Smaller memory footprint can help when iterating through the whole data structure, but it might not be curicial.
Tutorials however will surely not do it just for the sake of simplicity.

By the way, are you designing the system compatible to Burst and the Job system already?
That is the most significant performance improvement one can get in Unity (and requires design decisions made relatively early).

Before you start optimizing, you’ll need to actually hit a problem that requires said optimization. And it looks like you have not encountered this problem yet.

Let’s say you’re using a voxel block with size of 64. 64x64x64. If you use a single byte per voxel, that’s 262144 bytes. If you use an int, that’s 1048576.

The thing is, this is not a huge amount of memory on a modern system.

Basically, realistically speaking in the long run you’ll likely be far more concerned with skipping voxels you do not need to process. Because while 262144 voxels is not a lot of RAM, just iterating through all of them is 262144 operations which can be noticeable.

So in the long term you’re likely going to need to optimize for speed and not memory.

For practical example, imagine that your voxel grid is a cube with edge length of one thousand kilometers, and one voxel is a 1 meter cube. And you need to build a mesh out of that.

You can’t iterate through all of this, because that’s 1000000^3 cubes, and if, for example, one voxel is processed in a millisecond, that’ll take 30 million years.

So what are you going to do? You’ll introduce a hierarchical structure like an octree ( Octree - Wikipedia ) that will be able to quickly report if every child node is empty or full.

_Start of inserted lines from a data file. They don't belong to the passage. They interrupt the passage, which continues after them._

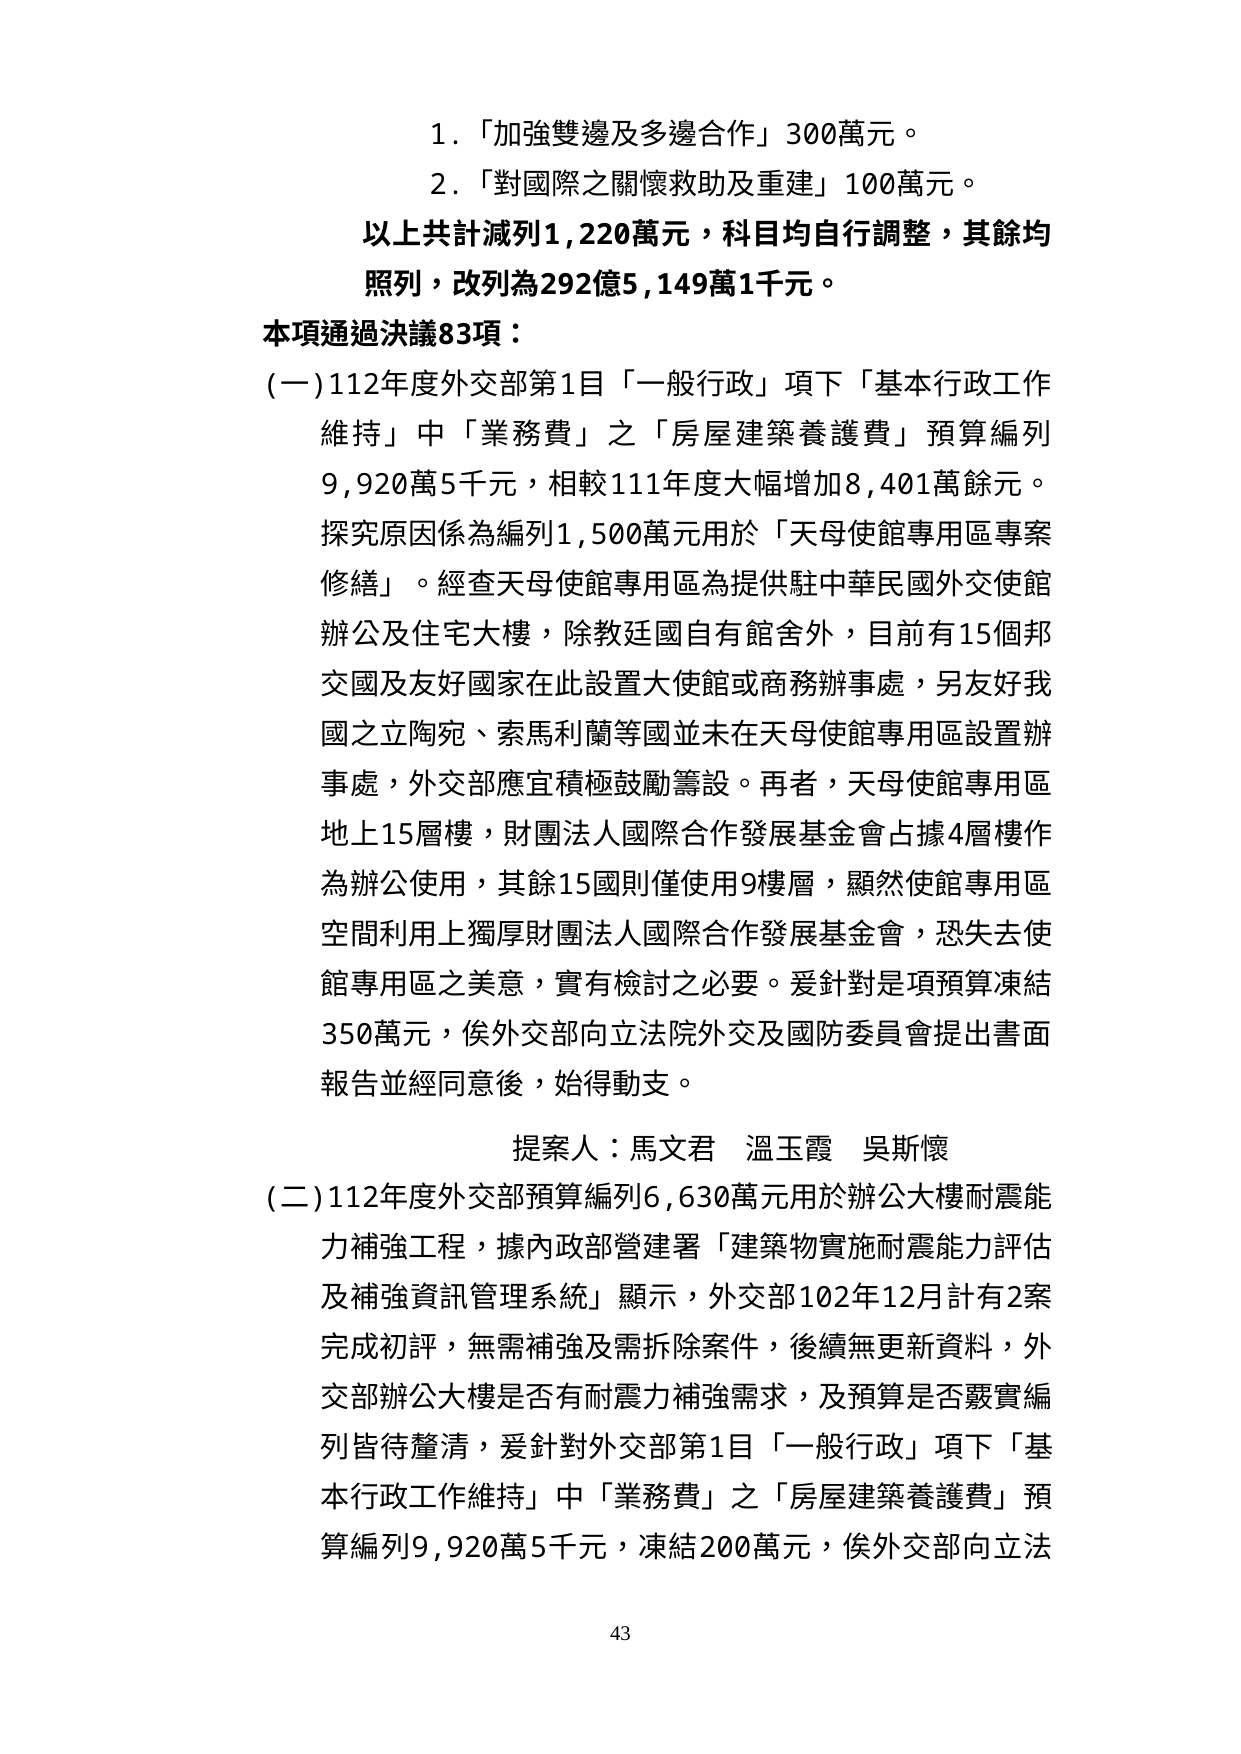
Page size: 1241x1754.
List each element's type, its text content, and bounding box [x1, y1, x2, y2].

text 以上共計減列1,220萬元，科目均自行調整，其餘均照列，改列為292億5,149萬1千元。 [362, 205, 1053, 305]
text (一)112年度外交部第1目「一般行政」項下「基本行政工作維持」中「業務費」之「房屋建築養護費」預算編列9,920萬5千元，相較111年度大幅增加8,401萬餘元。探究原因係為編列1,500萬元用於「天母使館專用區專案修繕」。經查天母使館專用區為提供駐中華民國外交使館辦公及住宅大樓，除教廷國自有館舍外，目前有15個邦交國及友好國家在此設置大使館或商務辦事處，另友好我國之立陶宛、索馬利蘭等國並未在天母使館專用區設置辦事處，外交部應宜積極鼓勵籌設。再者，天母使館專用區地上15層樓，財團法人國際合作發展基金會占據4層樓作為辦公使用，其餘15國則僅使用9樓層，顯然使館專用區空間利用上獨厚財團法人國際合作發展基金會，恐失去使館專用區之美意，實有檢討之必要。爰針對是項預算凍結350萬元，俟外交部向立法院外交及國防委員會提出書面報告並經同意後，始得動支。 [262, 355, 1053, 1105]
text 1.「加強雙邊及多邊合作」300萬元。 [429, 105, 1053, 155]
text 本項通過決議83項： [262, 305, 1053, 355]
text (二)112年度外交部預算編列6,630萬元用於辦公大樓耐震能力補強工程，據內政部營建署「建築物實施耐震能力評估及補強資訊管理系統」顯示，外交部102年12月計有2案完成初評，無需補強及需拆除案件，後續無更新資料，外交部辦公大樓是否有耐震力補強需求，及預算是否覈實編列皆待釐清，爰針對外交部第1目「一般行政」項下「基本行政工作維持」中「業務費」之「房屋建築養護費」預算編列9,920萬5千元，凍結200萬元，俟外交部向立法 [262, 1167, 1053, 1567]
text 提案人：馬文君 溫玉霞 吳斯懷 [512, 1105, 1053, 1167]
text 2.「對國際之關懷救助及重建」100萬元。 [429, 155, 1053, 205]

Most of this huge voxel grid will be either comletely empty or completely solid, and as a result will not require processing of a mesh.

Likewise, in the same fashion that it’ll take 30 million years to process something this huge, you can’t store it in ram uncompressed, because it will take one thousand petabytes. The hierarchical structure will ALSO handle that. The size of data can be vastly reduced if you only store blocks that are not all set to the same value, or if the world is defined with a procedural function, and only stores alteration of that function. That’s pretty much how minecraft does it. Because the world is huge, the player is never going to be able to change it all, as a result only tiny part of it that player alters is stored to the disk.

But. Like @Murgilod correctly said, messing with something like this only makes sense if you want HUGE voxel grids capable of storing cities or planets. At lower scale, while experimenting, you can be fine with an uncompressed blocks.

For starters, tutorials are designed for the lowest common denominator which is a complete beginner who will have little knowledge beyond the basics of the engine. Concerning the question itself the answer is definitely that it would save memory but memory is rarely the actual problem here. Instead the problem is storage.

Minecraft has a very optimized approach to storing its world. It creates a “palette” where each entry is unique and then the blocks in the chunks reference these entries. If you had a block of all stone, for example, the palette would have a single entry for the stone and then all the blocks would point at that.

That said even with that optimization there are so many blocks in a world that it’s very easy for a world to swell to large sizes. We’re talking gigabytes of data. Minecraft Pocket Edition has the limitations it does because if it didn’t you would easily fill up the storage on a phone.